Goal of the exercise
Go through the listing and set it down exactly, leaving out its pictures.

Data segment

○ ○ ○ ○

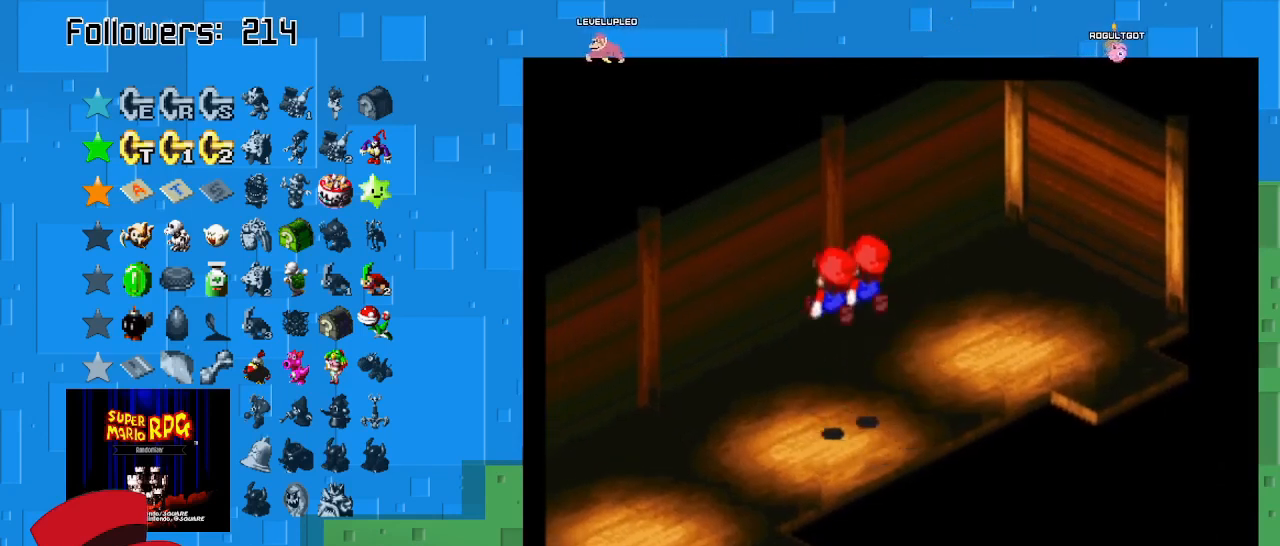
{"buttons": ["CROSS", "SQUARE"], "left_stick": "down-right", "right_stick": "center", "events": [[67, "CROSS", "up"], [133, "left_stick", "up-right"], [233, "left_stick", "right"], [333, "CROSS", "down"], [400, "left_stick", "up"], [467, "left_stick", "down-right"]]}
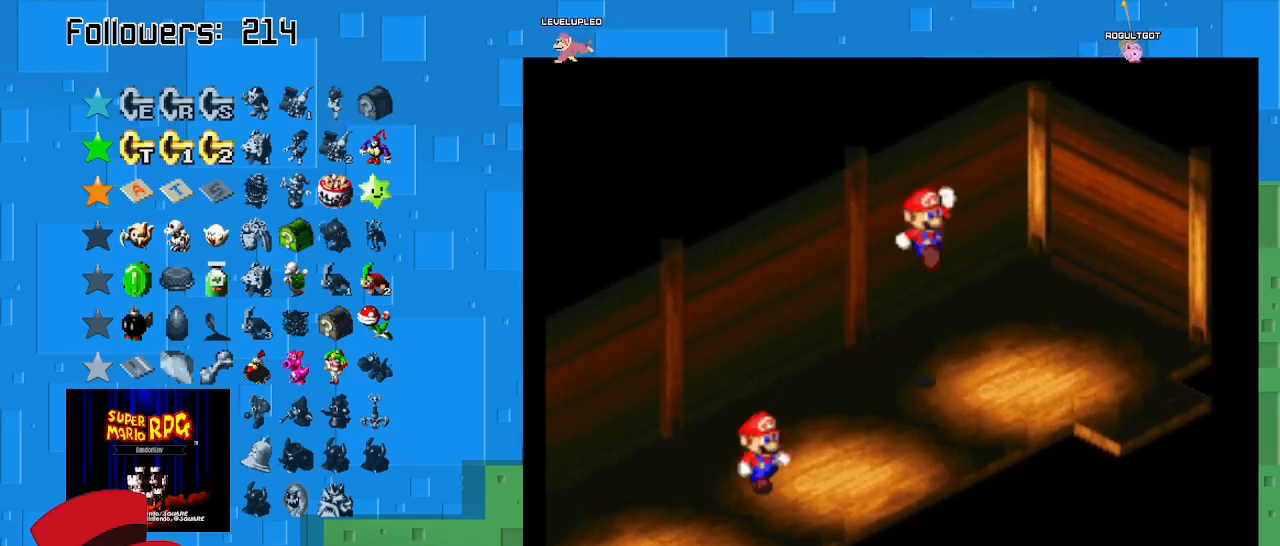
{"buttons": ["CROSS", "SQUARE"], "left_stick": "down-right", "right_stick": "center", "events": [[33, "left_stick", "down"], [67, "CROSS", "up"], [300, "left_stick", "down-right"], [433, "CROSS", "down"]]}
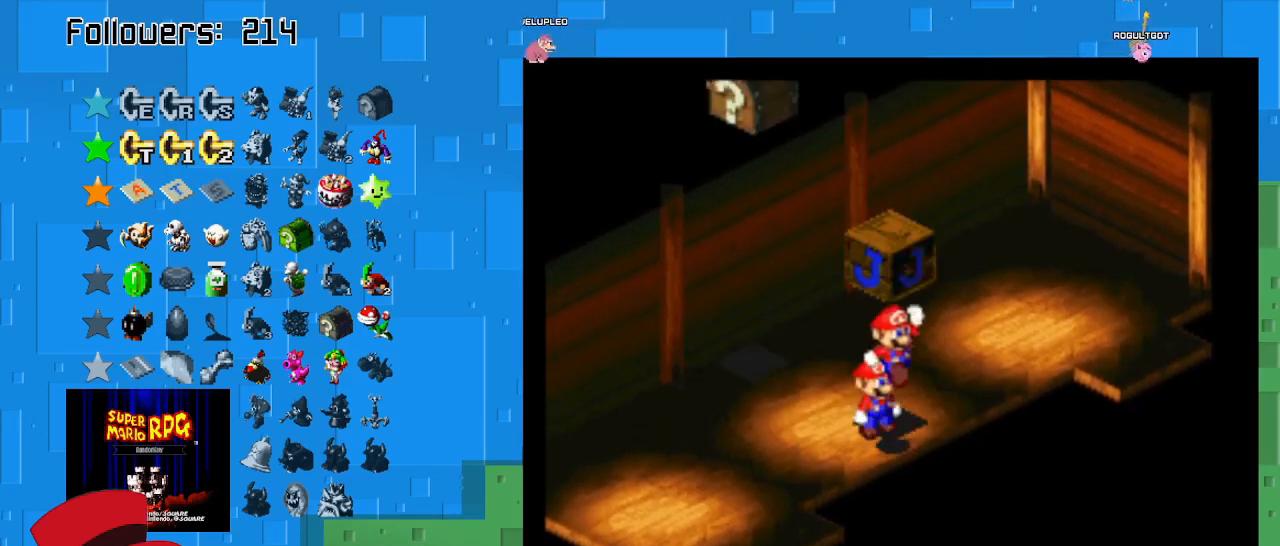
{"buttons": ["SQUARE"], "left_stick": "left", "right_stick": "center", "events": [[100, "left_stick", "up-left"], [233, "left_stick", "center"], [267, "CROSS", "up"], [500, "left_stick", "left"]]}
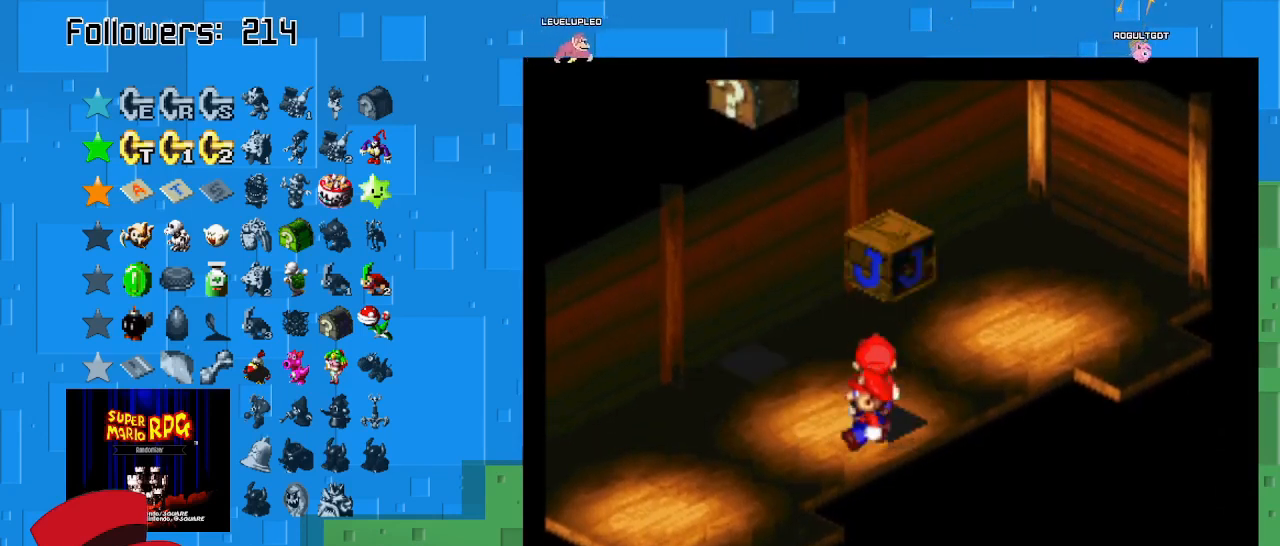
{"buttons": ["SQUARE"], "left_stick": "up-left", "right_stick": "center", "events": [[67, "left_stick", "center"], [100, "CROSS", "down"], [333, "CROSS", "up"], [400, "left_stick", "left"], [467, "left_stick", "up-left"]]}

○ ○ ○ ○

Answer
{"buttons": ["CROSS", "SQUARE"], "left_stick": "down-right", "right_stick": "center", "events": [[67, "CROSS", "up"], [133, "left_stick", "up-right"], [233, "left_stick", "right"], [333, "CROSS", "down"], [400, "left_stick", "up"], [467, "left_stick", "down-right"]]}
{"buttons": ["CROSS", "SQUARE"], "left_stick": "down-right", "right_stick": "center", "events": [[33, "left_stick", "down"], [67, "CROSS", "up"], [300, "left_stick", "down-right"], [433, "CROSS", "down"]]}
{"buttons": ["SQUARE"], "left_stick": "left", "right_stick": "center", "events": [[100, "left_stick", "up-left"], [233, "left_stick", "center"], [267, "CROSS", "up"], [500, "left_stick", "left"]]}
{"buttons": ["SQUARE"], "left_stick": "up-left", "right_stick": "center", "events": [[67, "left_stick", "center"], [100, "CROSS", "down"], [333, "CROSS", "up"], [400, "left_stick", "left"], [467, "left_stick", "up-left"]]}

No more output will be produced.